Mentira de Bolsonaro: "Morte, invalidez, anomalia"

Em novembro de 2020, sem apresentar provas, Bolsonaro disse que a CoronaVac provocava "morte, invalidez, anomalia". "Morte, invalidez, anomalia... Esta é a vacina que o Dória queria obrigar a todos os paulistanos tomá-la", escreveu Bolsonaro nas redes sociais sobre o imunizante produzido pelo Instituto Butantan, de São Paulo, em parceria com a chinesa Sinovac.

A Verdade

Bolsonaro deu a mentirosa declaração apenas um dia após a Anvisa (Agência Nacional de Vigilância Sanitária) determinar uma suspensão temporária dos testes da CoronaVac, ao observar um evento adverso grave envolvendo um voluntário. No entanto, nunca se provou que o problema do voluntário esteve ligado com a vacina contra a covid-19.

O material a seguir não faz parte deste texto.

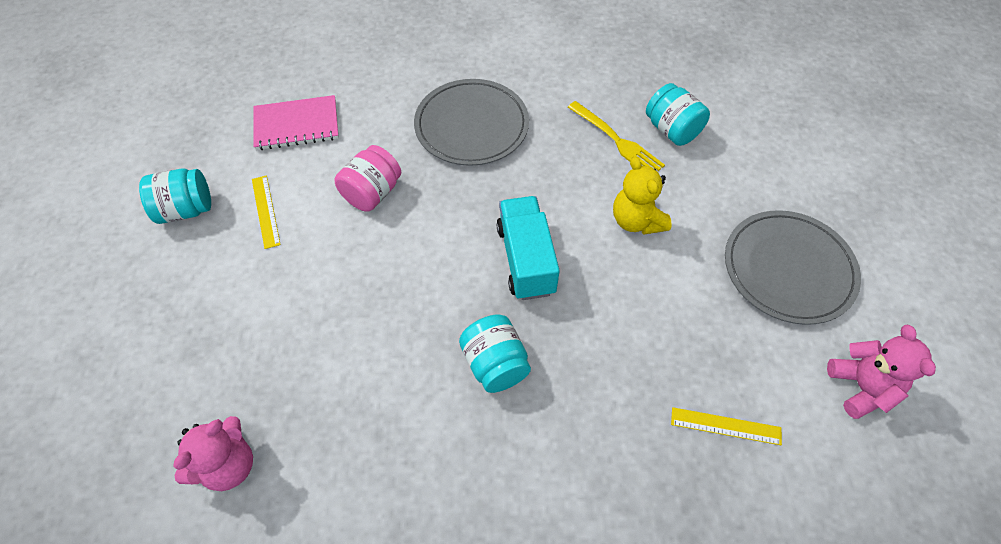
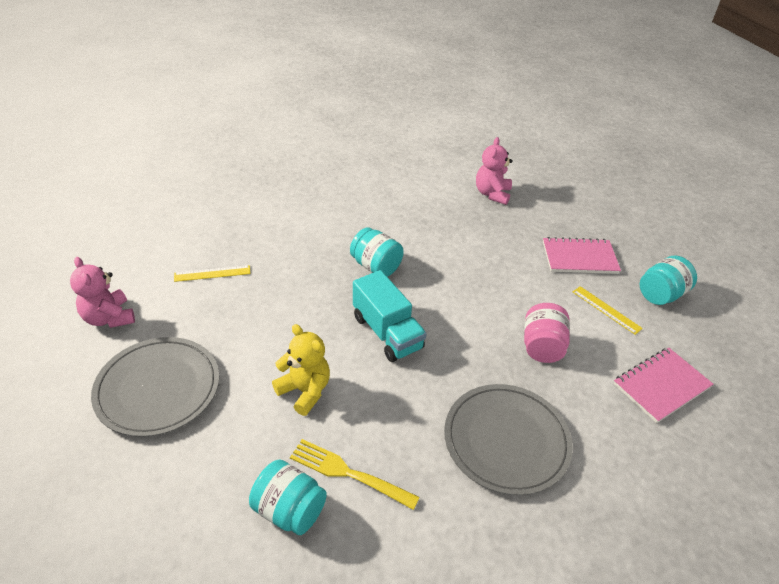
camera: 155 degrees right, 15 degrees down
(222, 290) = (579, 258): none -> pink notebook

Pelo contrário, pouco depois, as pesquisas foram retomadas e a própria Anvisa liberou o uso do imunizante para ser usado no país em janeiro de 2021. Em maio passado, o governo da Indonésia anunciou que uma pesquisa provou que o imunizante reduziu em 98% o risco de mortes e em 96% o de hospitalizações.

Mentira de Bolsonaro: "AIDS"

Na quinta-feira da semana passada causou perplexidade a fala de Bolsonaro dizendo que um relatório do Reino Unido demonstrava que vacinados contra a covid-19 estavam sendo diagnosticados com AIDS.

A Verdade

Procurado pelo portal G1, o Departamento de Saúde e Assistência Social do Reino Unido negou a existência do relatório lido pelo presidente do Brasil e disse que a mentira foi publicada em um site especializado em produção de fake news e teorias conspiratórias. Oficial de comunicações da Agência de Segurança de Saúde do Reino Unido, Zahraa Vindhani disse que "as vacinas contra a Covid-19 não causam Aids" e reforçou aquilo que já se sabe desde os anos 1980: "A Aids é causada pelo HIV."

Em nota, o Comitê de HIV/aids da Sociedade Brasileira de Infectologia (SBI) disse que "não se conhece nenhuma relação entre qualquer vacina contra a COVID-19 e o desenvolvimento de síndrome da imunodeficiência adquirida". O comunicado foi endossado pela Associação Médica Brasileira (AMB). "Repudiamos toda e qualquer notícia falsa que circule e faça menção a esta associação inexistente", completa.